- Stated problem 1: In the lesson, which Johnstown restaurant serves fried cheese sticks?
- Stated problem 2: Using the lesson, explain why the writer began wiping with the warm cloth at the wedding reception.
- Stated problem 3: From the lesson, extract the passage from "Last week I" up to and including "a Johnstown favorite.".

- Selected text:
LESSON6

Masters of

disguise

S CRIPTURE

“Jesus answered, ‘I am the way and the truth and the life. No one comes to the Father except through me.’ ”

~ John 14:6

Prayer Points

L OYALTY

“Let love and faithfulness never leave you; bind them around your neck, write them on the tablet of your heart.”

~ Proverbs 3:3

Last week I was reading the New York Times and, being somewhat bored, I visited the “dining” section. I love to compare the culinary offerings in Johnstown, Pennsylvania, to New York City, New York. Of course, we don’t have the Red Rooster Harlem, serving gourmet Southern cuisine — what an oxymoron! — but we do have Hong Kong Buffet that lovingly serves amuse-bouche fried cheese sticks, a Johnstown favorite.

I remember attending my son’s wedding reception, so wonderfully hosted by his Indianapolis in-laws. There was a nice man with white gloves standing next to me. Not sure why he was there, I tried to shake his hand, which he politely did but kept standing there. I was handed a warm cloth by a man wearing white gloves. I wasn’t sure what he wanted me to do with it — I am embarrassed to tell you what I do with small white clothes—but I saw that most folks were wiping their hands, and some pioneering souls were even wiping their faces. I, being a real trailblazer, went further. I wiped my hands, my face, nose, and when I was moving on to my ears my wife Karen stopped me with a glaring frown. I guess those things are not for ears.

Next, the nice man with a towel on his arm offered me one little bread roll that he parsimoniously placed on a plate that swallowed the pathetic thing. The nice man, no doubt discerning my disappointment, asked me if I wanted a couple more rolls, but my sweet wife, who occasionally helps me out this way, with somewhat too much enthusiasm replied, “No.”

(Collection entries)
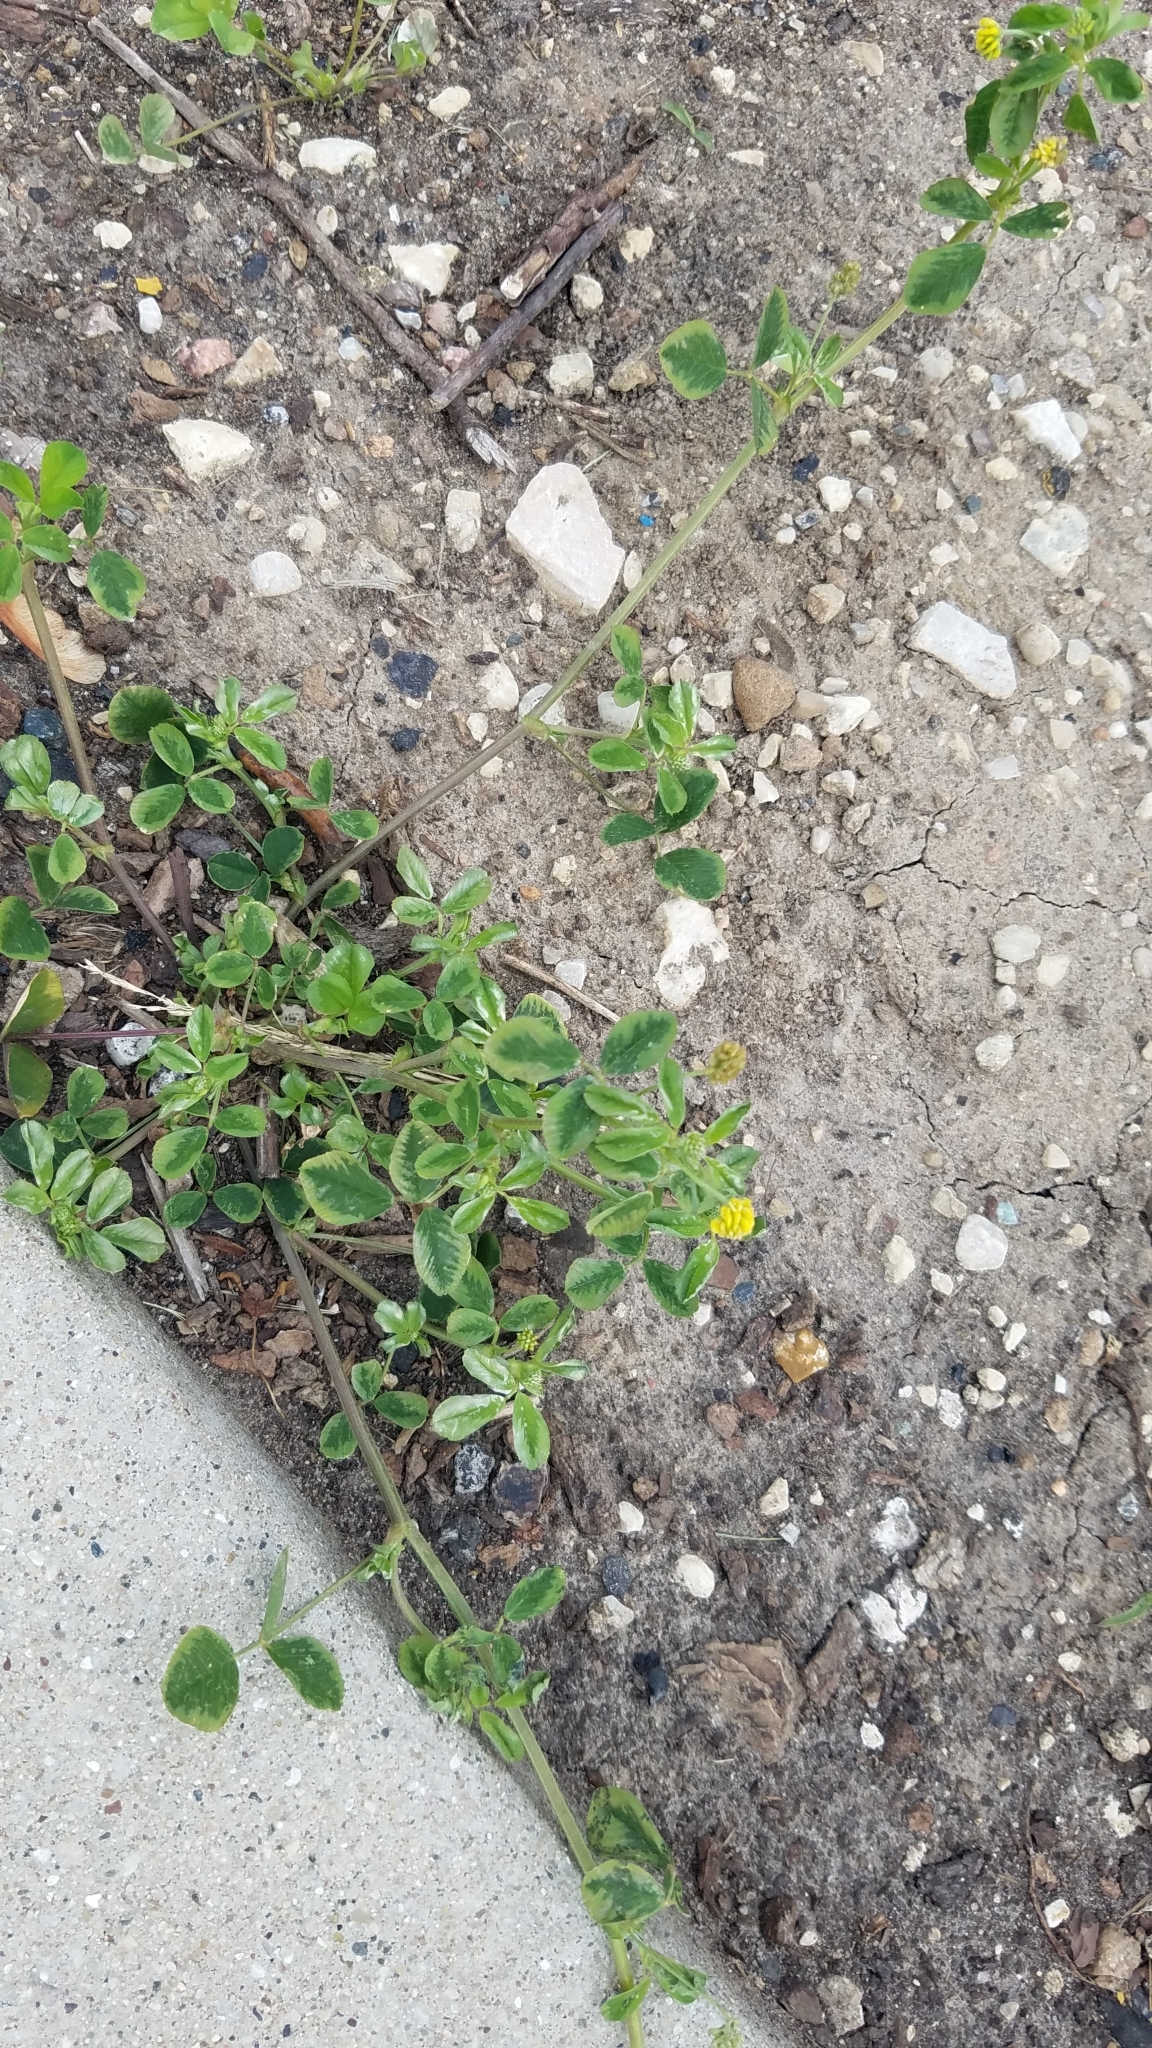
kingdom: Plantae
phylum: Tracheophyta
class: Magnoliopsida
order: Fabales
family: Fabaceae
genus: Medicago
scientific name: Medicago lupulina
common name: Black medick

- Written response 1: Hong Kong Buffet.

- Written response 2: The writer wasn't sure what to do with the warm cloth. The writer then saw that most people were wiping their hands and some were wiping their faces, and followed their lead.

- Written response 3:
Last week I was reading the New York Times and, being somewhat bored, I visited the “dining” section. I love to compare the culinary offerings in Johnstown, Pennsylvania, to New York City, New York. Of course, we don’t have the Red Rooster Harlem, serving gourmet Southern cuisine — what an oxymoron! — but we do have Hong Kong Buffet that lovingly serves amuse-bouche fried cheese sticks, a Johnstown favorite.